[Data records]
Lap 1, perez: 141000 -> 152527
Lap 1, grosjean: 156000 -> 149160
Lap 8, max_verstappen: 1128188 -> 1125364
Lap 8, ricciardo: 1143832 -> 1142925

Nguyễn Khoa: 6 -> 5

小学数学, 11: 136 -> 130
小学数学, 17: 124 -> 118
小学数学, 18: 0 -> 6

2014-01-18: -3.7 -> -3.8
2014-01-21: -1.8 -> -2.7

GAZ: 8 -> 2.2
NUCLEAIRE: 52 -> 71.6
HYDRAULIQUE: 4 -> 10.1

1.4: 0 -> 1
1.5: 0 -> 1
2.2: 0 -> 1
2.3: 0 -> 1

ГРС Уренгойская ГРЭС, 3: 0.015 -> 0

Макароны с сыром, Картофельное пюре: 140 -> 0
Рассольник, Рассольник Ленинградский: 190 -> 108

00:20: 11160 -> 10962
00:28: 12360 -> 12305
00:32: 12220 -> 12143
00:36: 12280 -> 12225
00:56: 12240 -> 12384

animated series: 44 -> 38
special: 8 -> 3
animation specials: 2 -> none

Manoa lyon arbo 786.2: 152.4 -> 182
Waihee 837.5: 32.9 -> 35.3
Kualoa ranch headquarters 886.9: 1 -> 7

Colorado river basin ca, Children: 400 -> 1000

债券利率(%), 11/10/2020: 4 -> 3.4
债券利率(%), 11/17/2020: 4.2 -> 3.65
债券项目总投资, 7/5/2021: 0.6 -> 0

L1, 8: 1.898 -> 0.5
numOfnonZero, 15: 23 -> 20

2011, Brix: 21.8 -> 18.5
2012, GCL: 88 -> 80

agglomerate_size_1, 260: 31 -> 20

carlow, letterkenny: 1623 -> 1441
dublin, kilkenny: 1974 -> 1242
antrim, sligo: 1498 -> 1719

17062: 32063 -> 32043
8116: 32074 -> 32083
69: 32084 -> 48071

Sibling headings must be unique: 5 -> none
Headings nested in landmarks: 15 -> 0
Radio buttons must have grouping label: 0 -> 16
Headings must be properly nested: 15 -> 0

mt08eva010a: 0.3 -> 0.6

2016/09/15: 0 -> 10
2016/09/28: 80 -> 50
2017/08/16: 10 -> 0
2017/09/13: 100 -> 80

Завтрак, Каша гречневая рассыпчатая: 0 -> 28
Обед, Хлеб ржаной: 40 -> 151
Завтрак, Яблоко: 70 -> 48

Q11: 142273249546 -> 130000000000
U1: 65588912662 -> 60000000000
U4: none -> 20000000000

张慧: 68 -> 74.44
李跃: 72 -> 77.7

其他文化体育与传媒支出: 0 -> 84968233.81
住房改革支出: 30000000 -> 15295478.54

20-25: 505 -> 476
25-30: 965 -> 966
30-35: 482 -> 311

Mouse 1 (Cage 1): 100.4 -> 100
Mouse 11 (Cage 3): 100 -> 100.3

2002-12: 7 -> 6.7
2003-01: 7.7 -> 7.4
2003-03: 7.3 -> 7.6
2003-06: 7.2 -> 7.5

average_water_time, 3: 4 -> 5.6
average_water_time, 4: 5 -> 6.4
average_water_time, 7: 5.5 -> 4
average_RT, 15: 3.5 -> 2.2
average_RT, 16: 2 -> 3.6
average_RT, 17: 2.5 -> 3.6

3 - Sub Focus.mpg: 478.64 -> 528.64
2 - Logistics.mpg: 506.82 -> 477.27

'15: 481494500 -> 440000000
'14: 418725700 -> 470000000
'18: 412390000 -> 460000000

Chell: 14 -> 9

**EXERCISE PROMPT:**
From the entries, report every line in which the string "none" occurs.

**EXERCISE ANSWER:**
animation specials: 2 -> none
Sibling headings must be unique: 5 -> none
U4: none -> 20000000000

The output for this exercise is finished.